The real meaty bits of their correspondence, however, can be found in their discussions of writing and reading. I have added a half dozen books to my wish list, along with a few films.

Coetzee receives a letter from a woman accusing him of anti-Semitism. He asks Auster for advice on how to respond. He wrote, “Do nothing—or something […] write to the woman … and tell her that you have written a novel, not a tract on ethical conduct, and that disparaging remarks […] [of] anti-Semitism, are a part of the world we live in, and just because your character says what she says does not mean that you endorse her comments. […] Do writers of murder stories endorse murder?” (95). I have found myself defending a number of writers over the years in exactly the same way.

Auster also comments on reading, “Isn’t reading the art of seeing things for yourself, of conjuring up images in your own head? And isn’t the beauty of reading all about the silence that surrounds you as you plunge into the story, the sound of the author’s voice resonating inside you to the exclusion of all other sounds?” (177).
Oh, how I long for the days of letters coming from far away! I carried on (and off) an exchange with a pen-pal I got in high school for over 30 years. The onion skin paper, the strange stamps, trying to translate the German to English all held many, many fond memories. I still have the box of letters and small gifts I received. All that is lost in the age of email.

Try this slim volume of letters, and I am sure you will find a whole new world ripe for exploration. 5 stars

--Chiron, 4/14/13

Friday, April 19, 2013

Cain by José Saramago

José Saramago won the Nobel Prize in 1998. He died in 2010, and Cain is his last novel. While it takes a bit of effort to get used to his style, his books are a lot of fun and well-worth the effort. In The Stone Raft, a geologist discovers a fissure in the Pyrenees Mountains. He returns for further investigation to find the gap has widened. Eventually, Spain and Portugal break off from Europe and float out into the Atlantic Ocean, narrowly missing the Canary Islands. Blindness is a retelling of Camus’ novel, The Plague, and All the Names involves a clerk in a registry office who becomes obsessed with a card accidentally removed from a drawer.

Cain recounts the story following the expulsion of Adam and Eve from the Garden of Eden and the murder of Abel. Marked by the Lord and condemned to wander the earth, Cain slingshots from various places and time periods to witness events in the Old Testament. He sees Abraham preparing to sacrifice his son, Isaac; he sees the remains of the Tower of Babel; he hitches a ride on Noah’s Ark; he spends some time working for Job, until his fortunes take a downturn; Cain spends some time with Joshua before the trumpets blare; and he is present when Moses comes down from the mountain. In all of these encounters, Cain questions the actions and motives of God.
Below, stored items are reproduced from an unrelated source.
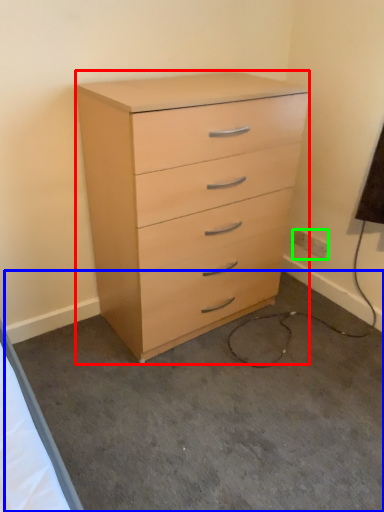
Question: Which object is the farthest from chest of drawers (highlighted by a red box)? Choose among these: concrete (highlighted by a blue box) or electric outlet (highlighted by a green box).

Choices:
 (A) concrete
 (B) electric outlet

Answer: (B)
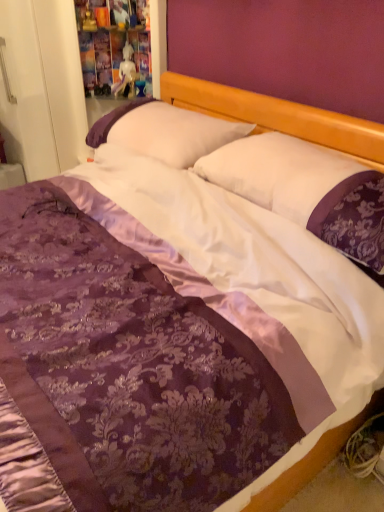
Looking at this image, how much space does white satin pillow at center, which appears as the first pillow when viewed from the back, occupy horizontally?

white satin pillow at center, which appears as the first pillow when viewed from the back, is 16.54 inches wide.

Describe the element at coordinates (126, 74) in the screenshot. Image resolution: width=384 pixels, height=512 pixels. I see `white glossy statue at upper center` at that location.

I want to click on white satin pillow at center, the second pillow viewed from the back, so click(307, 191).

In the scene shown: From the image's perspective, does white satin pillow at center, which appears as the first pillow when viewed from the back, appear lower than white glossy statue at upper center?

Yes, from the image's perspective, white satin pillow at center, which appears as the first pillow when viewed from the back, is beneath white glossy statue at upper center.

Find the location of a particular element. This screenshot has height=512, width=384. doll on the left of the white satin pillow at center, the second pillow viewed from the front is located at coordinates (126, 74).

Looking at this image, does white satin pillow at center, which appears as the first pillow when viewed from the back, appear on the right side of white glossy statue at upper center?

Correct, you'll find white satin pillow at center, which appears as the first pillow when viewed from the back, to the right of white glossy statue at upper center.

Which is behind, white satin pillow at center, the second pillow viewed from the front, or white glossy statue at upper center?

white glossy statue at upper center is further from the camera.

Does white satin pillow at center, the second pillow viewed from the back, have a smaller size compared to white glossy statue at upper center?

No, white satin pillow at center, the second pillow viewed from the back, is not smaller than white glossy statue at upper center.

Is white satin pillow at center, the second pillow viewed from the back, with white glossy statue at upper center?

white satin pillow at center, the second pillow viewed from the back, is not next to white glossy statue at upper center, and they're not touching.

Is white satin pillow at center, the 1th pillow positioned from the front, at the left side of white glossy statue at upper center?

No, white satin pillow at center, the 1th pillow positioned from the front, is not to the left of white glossy statue at upper center.

How different are the orientations of white satin pillow at center, the 1th pillow positioned from the front, and white glossy statue at upper center in degrees?

There is a 53-degree angle between the facing directions of white satin pillow at center, the 1th pillow positioned from the front, and white glossy statue at upper center.

Where is `doll on the left of white satin pillow at center, the second pillow viewed from the back`? This screenshot has width=384, height=512. doll on the left of white satin pillow at center, the second pillow viewed from the back is located at coordinates (126, 74).

Which object is thinner, white glossy statue at upper center or white satin pillow at center, the 1th pillow positioned from the front?

white glossy statue at upper center is thinner.

Could you tell me if white glossy statue at upper center is facing white satin pillow at center, the second pillow viewed from the back?

No, white glossy statue at upper center is not facing towards white satin pillow at center, the second pillow viewed from the back.

Where is `pillow behind the white satin pillow at center, the 1th pillow positioned from the front`? This screenshot has width=384, height=512. pillow behind the white satin pillow at center, the 1th pillow positioned from the front is located at coordinates (165, 131).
At the conclusion of the novel, when Noah tries to complete the Ark on time and in budget, God sends an army of angels to assist with the construction. Cain engages them in a conversation about the Lord. The following two passages are reproduced exactly as printed to give an idea of Saramago’s style. Cain establishes a friendly bond with some of the angels, who claim, “happiness on earth was far superior to that in heaven, but the lord, of course, being a jealous god, must never know this, because if he did, such seditious thoughts would merit the severest of reprisals with no regard for the perpetrators’ angelic status” (144). He likes long sentences and he is stingy about paragraphing and capitalization.
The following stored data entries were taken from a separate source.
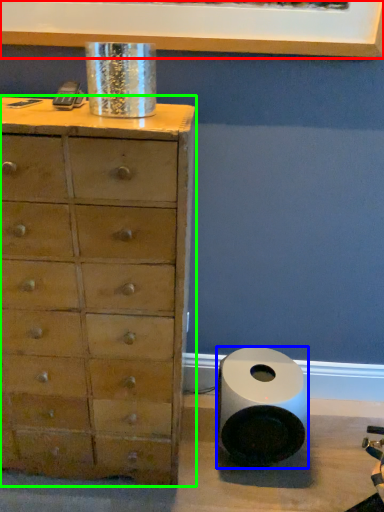
Question: Considering the real-world distances, which object is farthest from picture frame (highlighted by a red box)? speaker (highlighted by a blue box) or chest of drawers (highlighted by a green box)?

Choices:
 (A) speaker
 (B) chest of drawers

Answer: (A)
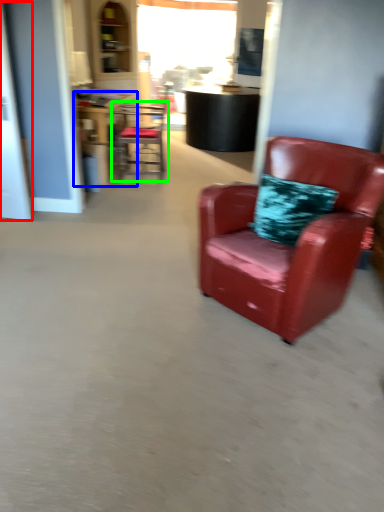
Question: Estimate the real-world distances between objects in this image. Which object is closer to glass door (highlighted by a red box), table (highlighted by a blue box) or chair (highlighted by a green box)?

Choices:
 (A) table
 (B) chair

Answer: (A)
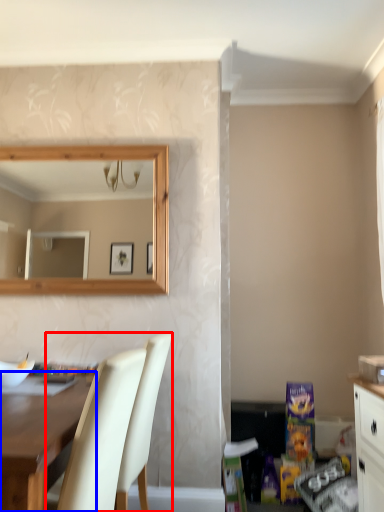
Question: Which object is closer to the camera taking this photo, chair (highlighted by a red box) or desk (highlighted by a blue box)?

Choices:
 (A) chair
 (B) desk

Answer: (B)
Cain replies, “if they really thought that, once this humanity had been destroyed, the race that followed would not fall into the same errors, the same temptations, the same follies and crimes, and they answered, We are mere angels, we know little about the incomprehensible charade that you call human nature, but to be perfectly frank, we don’t see how the second experiment will be any more satisfactory than the first, which ended in the long string of miseries we see before us now, in short, in our honest opinion as angels, and considering all the evidence, we don’t believe that human beings deserve life” (144-45).
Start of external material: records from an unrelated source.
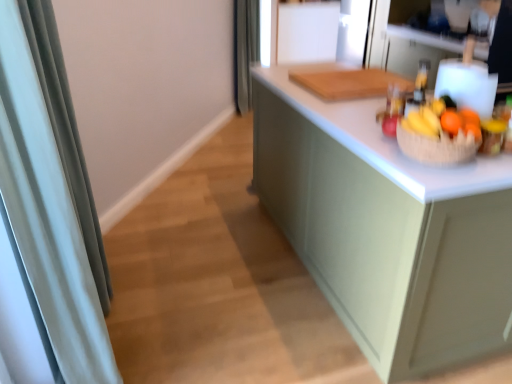
Question: Is matte green cabinet at center to the left of brown woven basket at right from the viewer's perspective?

Choices:
 (A) yes
 (B) no

Answer: (A)

Question: From the image's perspective, is matte green cabinet at center beneath brown woven basket at right?

Choices:
 (A) no
 (B) yes

Answer: (B)

Question: Does matte green cabinet at center come in front of brown woven basket at right?

Choices:
 (A) yes
 (B) no

Answer: (A)

Question: Can you confirm if matte green cabinet at center is wider than brown woven basket at right?

Choices:
 (A) no
 (B) yes

Answer: (B)

Question: Is matte green cabinet at center at the right side of brown woven basket at right?

Choices:
 (A) yes
 (B) no

Answer: (B)

Question: Considering the positions of translucent glass bottle at upper right and gray fabric shower curtain at upper center, marked as the second shower curtain in a bottom-to-top arrangement, in the image, is translucent glass bottle at upper right taller or shorter than gray fabric shower curtain at upper center, marked as the second shower curtain in a bottom-to-top arrangement,?

Choices:
 (A) short
 (B) tall

Answer: (A)

Question: In terms of size, does translucent glass bottle at upper right appear bigger or smaller than gray fabric shower curtain at upper center, the 1th shower curtain when ordered from top to bottom?

Choices:
 (A) small
 (B) big

Answer: (A)

Question: From a real-world perspective, is translucent glass bottle at upper right above or below gray fabric shower curtain at upper center, which is the 1th shower curtain from right to left?

Choices:
 (A) above
 (B) below

Answer: (A)

Question: Based on their positions, is translucent glass bottle at upper right located to the left or right of gray fabric shower curtain at upper center, marked as the 2th shower curtain in a left-to-right arrangement?

Choices:
 (A) right
 (B) left

Answer: (A)

Question: From a real-world perspective, is satin fabric shower curtain at left, placed as the second shower curtain when sorted from back to front, physically located above or below matte green cabinet at center?

Choices:
 (A) below
 (B) above

Answer: (B)

Question: In terms of height, does satin fabric shower curtain at left, the second shower curtain positioned from the right, look taller or shorter compared to matte green cabinet at center?

Choices:
 (A) tall
 (B) short

Answer: (A)

Question: Based on their positions, is satin fabric shower curtain at left, placed as the 1th shower curtain when sorted from front to back, located to the left or right of matte green cabinet at center?

Choices:
 (A) right
 (B) left

Answer: (B)

Question: From the image's perspective, is satin fabric shower curtain at left, placed as the second shower curtain when sorted from back to front, located above or below matte green cabinet at center?

Choices:
 (A) above
 (B) below

Answer: (B)

Question: Do you think translucent glass bottle at upper right is within satin fabric shower curtain at left, which appears as the first shower curtain when viewed from the left, or outside of it?

Choices:
 (A) inside
 (B) outside

Answer: (B)

Question: Is translucent glass bottle at upper right wider or thinner than satin fabric shower curtain at left, which appears as the first shower curtain when viewed from the left?

Choices:
 (A) thin
 (B) wide

Answer: (A)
 The dust jacket quotes John Updike on the author. “Saramago is a writer, like Faulkner, so confident of his resources and ultimate destination that he can bring any improbability to life.” I am in complete agreement. José Saramago’s Cain is a fun, thought-provoking, and interesting rational look at some of the best-loved stories of the Old Testament – a great place to begin exploring this amazing author. Five stars.
--Chiron, 4/10/13

Wednesday, April 10, 2013

The Odds by Stewart O'Nan

I stumbled on Stewart O’Nan with the intriguingly titled novel, Last Night at the Lobster. This story of ordinary working people and their struggles working minimum wage jobs entertained me all the way through. Emily Alone came next, and in May 2011, I wrote on my blog, “a quiet, earnest story of ordinary people going about their daily lives, trying to manage the vagaries of existence as senior citizens.” So, when his latest came out, I had high hopes for a three-peat. The Odds did not disappoint.

Art and Marion are nearing their 30th wedding anniversary. Unfortunately, both have lost their jobs, and they teeter on the brink of financial ruin. Their marriage isn’t in great shape either. Their solution to these problems is wild. They liquidate all their savings, make a reservation at the bridal suite fanciest casino/hotel in Niagara Falls. Art has a plan to win a great pile of cash to pay off their debts and avoid a financial cliff of their own making.

Early on, fellow Pennsylvanian, O’Nan sums up Art’s and Marion’s characters in a neat little package. He writes, “the brittle, rigid Art … emerged more frequently since he’d been laid off, always lurking just beneath the cheerful veneer. His mother had been the same way, affecting a patrician calm, then breaking into self-righteous tirades when the smallest thing went wrong--tipped juice boxes or overcooked steaks. They shared a sense of entitlement and a selective paranoia, as if the world were conspiring against them. Marion was hurt and angry too, but knew the world wasn’t to blame. They’d had their share of good luck, more than most couples, especially after the mistakes they’d made. She didn’t hold hers above his or vice versa. Like the world, no one was perfect. … If Marion was disappointed in anyone it was herself. She’d promised not to give up on him, but [sometimes] she was convinced she’d be happier alone, and felt selfish” (81).

Relationships are complicated – this one more so that others, but Art and Marion are giving it one last chance with a pile of cash, an American Express Card, and fool-proof system to beat the roulette wheel.
Despite this plan, they are somewhat practical. Marion muses, “You couldn’t relive your life, skipping the awful parts, without losing what made it worthwhile. You had to accept it as a whole—like the world, or the person you loved” (98).

This pleasant little novel of only 179 pages also has a streak of humor. Each chapter heading gives the odds for a variety of activities. For example, “Odds of a tourist visiting Niagara Falls: 1 in 195” (1); “Odds of a married couple making love on a given night: 1 in 5” (37); “Odds of a couple taking a second honeymoon to the same destination: 1 in 9” (57); “Odds of a jazz band playing 'My Funny Valentine' on Valentine’s Day: 1 in 1 (123); and “Odds of the Cleveland Indians winning the World Series: 1 in 25,000” (161).
However, the odds of enjoying Stewart O'Nan's fun novel – by my calculations – 1 in 1. 5 stars.